Campaigns are about ideas and how to build upon the present. Once elected, politicians ideally become policy makers, but today many of these politicians never make the transformation. 

Stephen Henderson, the Pulitzer Prize winning editor of The Detroit Free Press, recently wrote in an editorial Do you want better politicians? Change the way they’re chosen.  In the editorial he gave us many reasons why we should be frustrated at the politicians in Michigan -- a lack of movement on road funding and making discriminatory laws regarding adoption just to name two  examples from 2015, today we can add the water crises in Flint and the condition of the Detroit Public Schools. Henderson suggested we revisit term limits to restore institutional memory and relationship building in the legislature. He also suggested that we vote out the people who make bad choices. But in the end, voters sometimes will and do make bad choices.  

Brian Dickerson, a columnist also with The Detroit Free Press, recently wrote an article on ways the legislature and special interests are working to create laws around the Governor in Plotting a Way Around Governor, Voters. Everyone has an agenda, but those that know how to work the process are better positioned to seeing their agenda through, even if it does not have executive support. 

In both of these stories, what is missing is the opportunity to bring in a third party neutral to help move the discussion on important issues forward and help each party reach a consensus to make sound public policy rather than make political statements. 

The Michigan State Government and/or City of Detroit should create or fund an division that provides a system and process for problem solving, using collaborative governance as a method of public decision-making, in which government leaders involve stakeholders from many areas of society, including community members, businesses, other government agencies and non-profit organizations in making decisions that affect how people are governed or how public resources are used.  

For example, when an issue seems intractable, Oregon Solutions calls on Oregon Consensus (http://oregonconsensus.org) to mediate and resolve the conflict.  Oregon Consensus focuses its work on issues regarding the environment, economic development, transportation and public health.

Both Oregon Solutions and Oregon Consensus are not government entities, but they are affiliated with Portland State University. The State of Washington also has a similar system. 

These organizations provide a system and process for problem solving, using community governance. This includes:

  • Asses situations and bring the right people to the table to discuss them.
  • Design and facilitate meetings to make sure all viewpoints are considered.
  • Help groups sort through information to support sound decisions.
  • Help groups convey their recommendations or agreements in writing.

It takes the burden off the elected officials to drive politically charged issues to a neutral organization that can create the process to resolve them.

Each issue comes to the organization’s attention after the Mayor, Council or Governor defines a problem that needs to be solved. The Mayor/Governor designates an impartial convener to bring people together and develop an assessment of the proposed project. If the issue meets the criteria for resolution, a neutral / convener is selected to manage and help resolve the project through facilitated meetings. 

There is no organization in Michigan equipped to handle these complex disputes, other than the Governor creating the task force.

Recent incidents around the state point to the need to lead differently. Leadership, however, requires that our elected officials know when it is time to step aside and ask for others to intervene to bring order through chaos and resolution over politics.

PROBLEMS AND TASKS
- a) From the commentary on collaborative governance, output the passage from "The Michigan State" up to and including "and public health.".
- b) According to the commentary on collaborative governance, which issue areas does Oregon Consensus focus its work on? List all of them.

(Records drawn from a dataset)

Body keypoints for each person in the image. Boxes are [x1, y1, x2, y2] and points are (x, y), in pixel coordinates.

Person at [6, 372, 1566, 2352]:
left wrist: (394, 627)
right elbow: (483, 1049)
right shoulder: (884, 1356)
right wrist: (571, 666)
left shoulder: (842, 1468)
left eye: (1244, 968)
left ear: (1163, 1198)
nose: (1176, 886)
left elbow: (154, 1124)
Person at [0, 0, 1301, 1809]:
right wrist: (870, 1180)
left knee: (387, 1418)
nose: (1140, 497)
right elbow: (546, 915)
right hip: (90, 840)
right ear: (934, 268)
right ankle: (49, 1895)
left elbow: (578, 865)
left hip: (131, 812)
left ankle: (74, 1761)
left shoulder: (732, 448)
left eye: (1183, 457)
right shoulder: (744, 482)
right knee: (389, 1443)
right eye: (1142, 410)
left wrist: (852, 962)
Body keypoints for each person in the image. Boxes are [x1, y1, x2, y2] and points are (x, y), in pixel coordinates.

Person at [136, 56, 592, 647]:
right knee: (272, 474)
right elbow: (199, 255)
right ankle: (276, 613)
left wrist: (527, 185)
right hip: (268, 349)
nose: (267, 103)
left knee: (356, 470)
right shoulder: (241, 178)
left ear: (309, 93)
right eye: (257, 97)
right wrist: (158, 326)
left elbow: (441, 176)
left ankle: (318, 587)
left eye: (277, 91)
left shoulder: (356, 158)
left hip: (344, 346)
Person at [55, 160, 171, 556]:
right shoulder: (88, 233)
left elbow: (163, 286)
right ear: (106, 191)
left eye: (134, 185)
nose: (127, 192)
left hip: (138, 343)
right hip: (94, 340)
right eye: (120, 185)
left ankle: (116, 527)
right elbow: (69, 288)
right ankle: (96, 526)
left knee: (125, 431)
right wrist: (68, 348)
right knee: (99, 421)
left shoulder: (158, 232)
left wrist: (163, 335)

RESPONSE LIST
- a)
The Michigan State Government and/or City of Detroit should create or fund an division that provides a system and process for problem solving, using collaborative governance as a method of public decision-making, in which government leaders involve stakeholders from many areas of society, including community members, businesses, other government agencies and non-profit organizations in making decisions that affect how people are governed or how public resources are used.  

For example, when an issue seems intractable, Oregon Solutions calls on Oregon Consensus (http://oregonconsensus.org) to mediate and resolve the conflict.  Oregon Consensus focuses its work on issues regarding the environment, economic development, transportation and public health.

- b)
- Environment
- Economic development
- Transportation
- Public health